The first few trading days of 2016 have seen volatility return to the stock market. The recent downturn has been attributed primarily to fears of a slowdown in the Chinese economy and a continuing slide in the energy (oil and gas) sector. Short-term traders are making bets on the impacts that these and other events may have on the global economy, and this is spiking volatility in stocks around the world.

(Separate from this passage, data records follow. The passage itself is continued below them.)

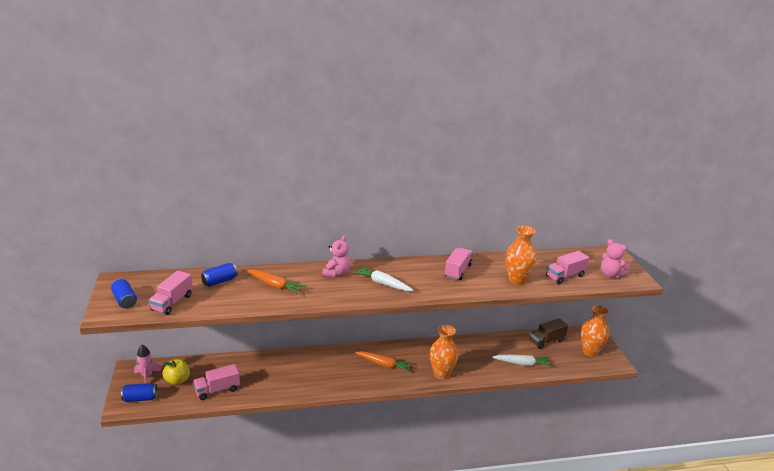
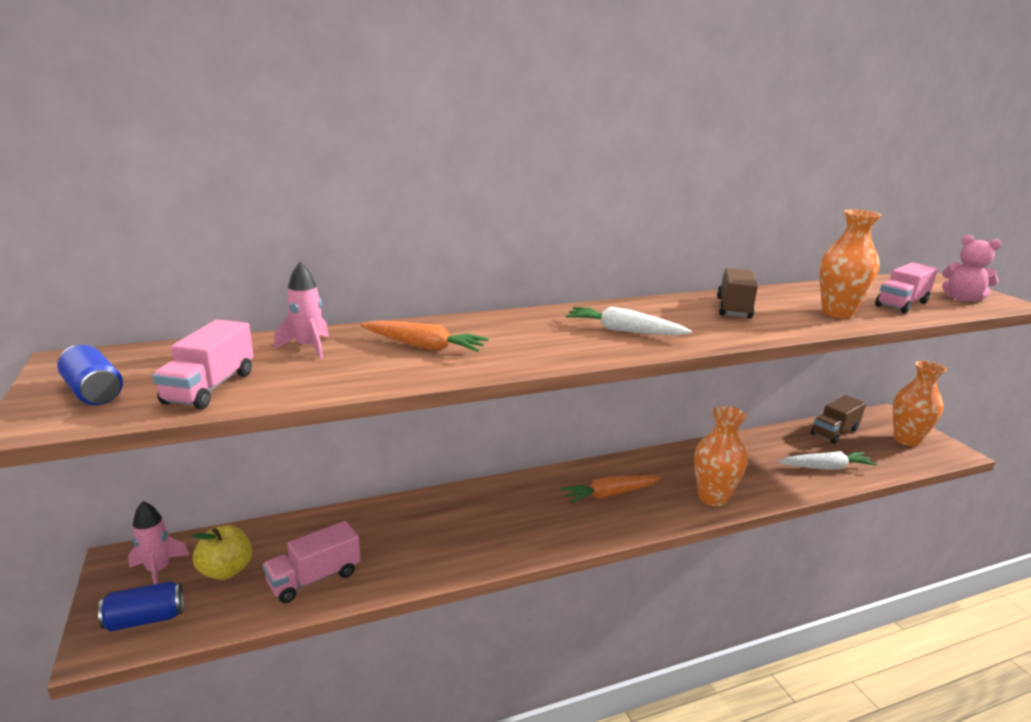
camera: 10 degrees left, 5 degrees down
(219, 281) = (308, 348): blue can -> pink rocket
(336, 273) = (531, 323): pink teddy bear -> none
(384, 364) = (609, 494): orange carrot -> orange carrot turned 150 degrees clockwise
(458, 271) = (733, 308): pink truck -> brown truck

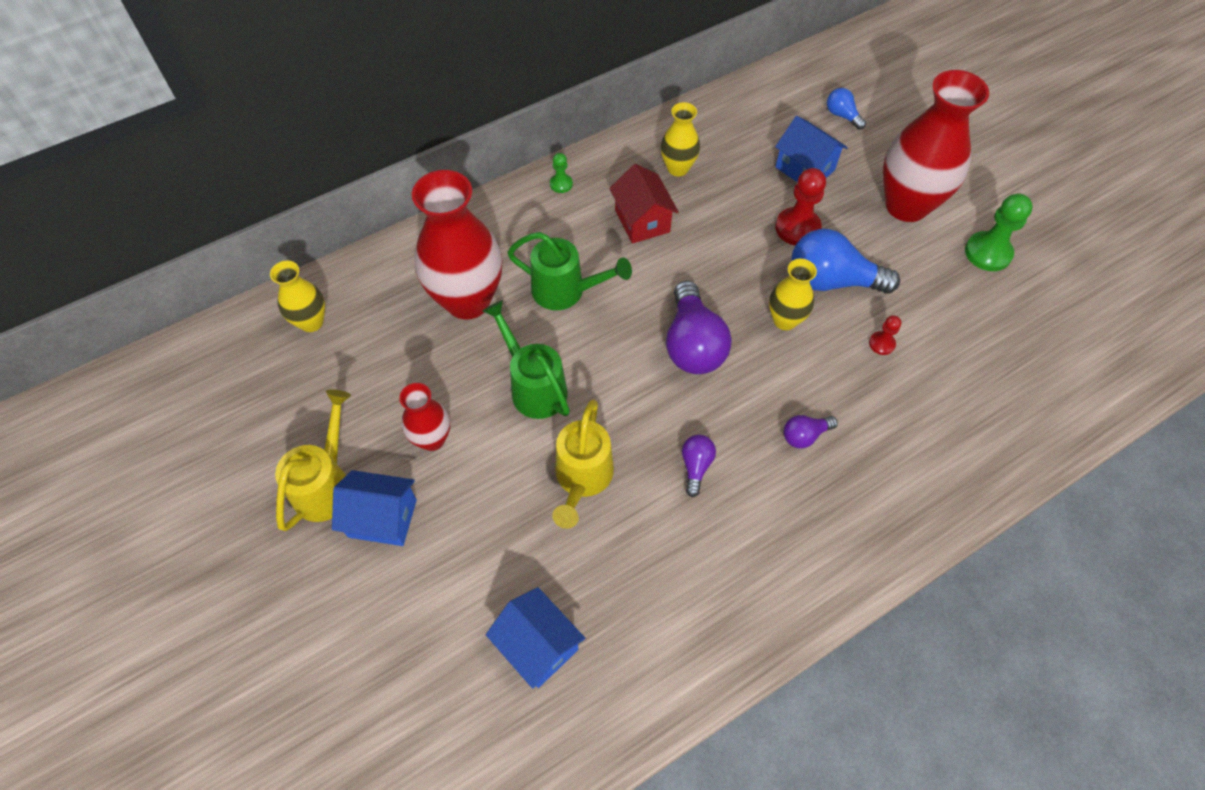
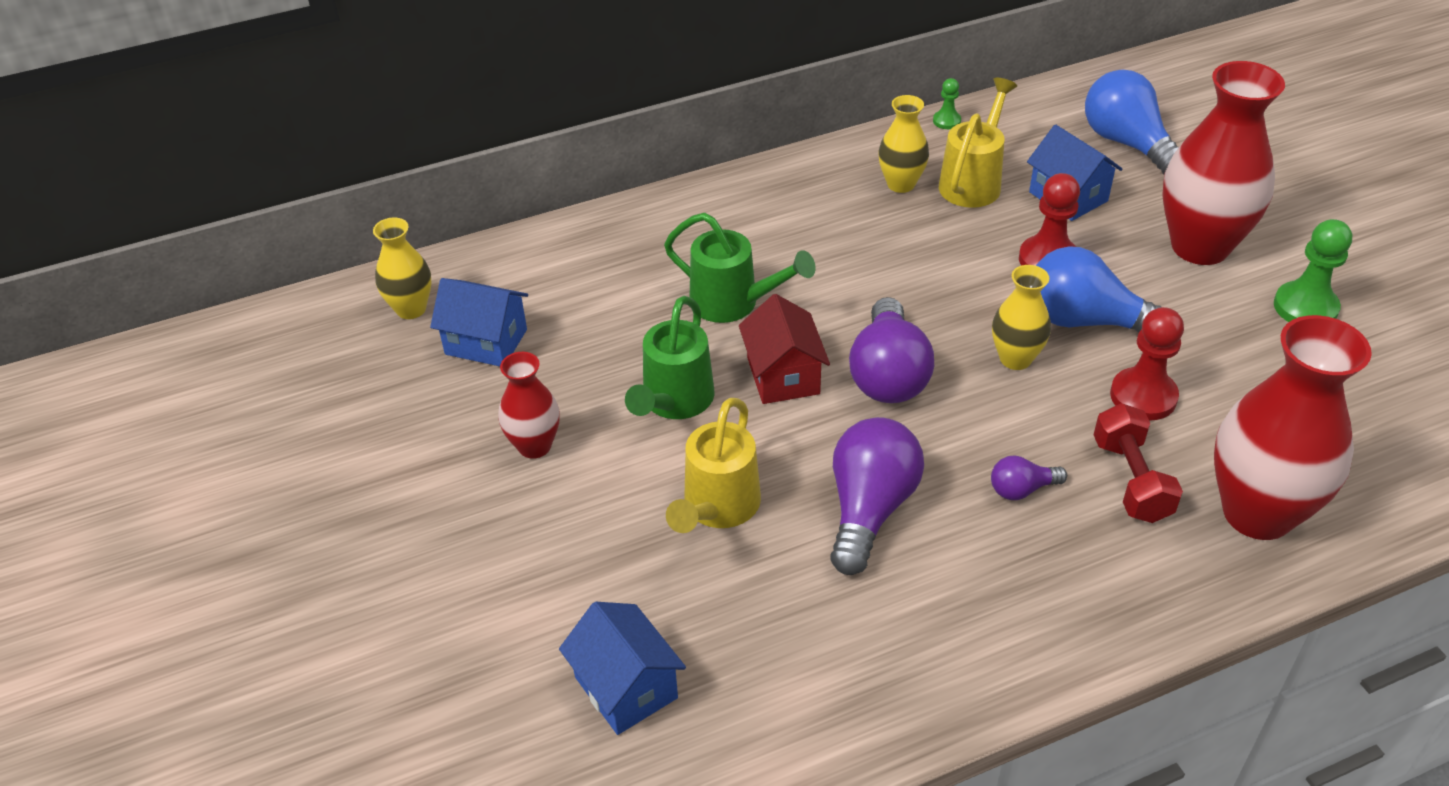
camera: 10 degrees right, 15 degrees down
(326, 484) = (394, 481): yellow watering can -> yellow watering can (973, 182)
(382, 518) = (455, 525): blue house -> blue house (486, 342)
(468, 300) = (607, 303): red vase -> red vase (1257, 513)
(534, 386) = (674, 402): green watering can -> green watering can turned 135 degrees counterclockwise
(561, 184) = (748, 190): green pawn -> green pawn (946, 121)
(642, 221) = (845, 236): red house -> red house (783, 376)
(696, 466) = (869, 509): purple light bulb -> purple light bulb, size x2.02
(842, 116) = (1127, 143): blue light bulb -> blue light bulb, size x2.02
(881, 344) = (1143, 396): red pawn -> red pawn, size x1.89
(882, 418) = (1131, 480): none -> red dumbbell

It is vitally important, however, that long-term investors not get caught up in this short-term trading mentality. The concerns about the Chinese economy and sliding oil prices are not new; the market grappled with them for much of last year. Moreover, downturns of this magnitude - whatever the reason - are not as unusual. In fact, pullbacks of 5% or more typically occur several times per year in the market. Source: JP Morgan Asset Management 

Furthermore, as illustrated in the chart below, there have been numerous major pullbacks during the past five years - even as the S&P 500 nearly doubled in value.    Source: JP Morgan Asset Management 

During each one of these pullbacks, the causes attributed to them were often presented as dire by the financial media. Yet in hindsight we can hardly remember the source of concern.

Pullbacks such as these may tempt investors to flee stocks, but history shows that attempting to time the market actually increases risk for an investor versus staying the course and riding out the volatility. It is important to remember, then, that diversification and a long-term perspective are the keys to riding out volatile times in the market.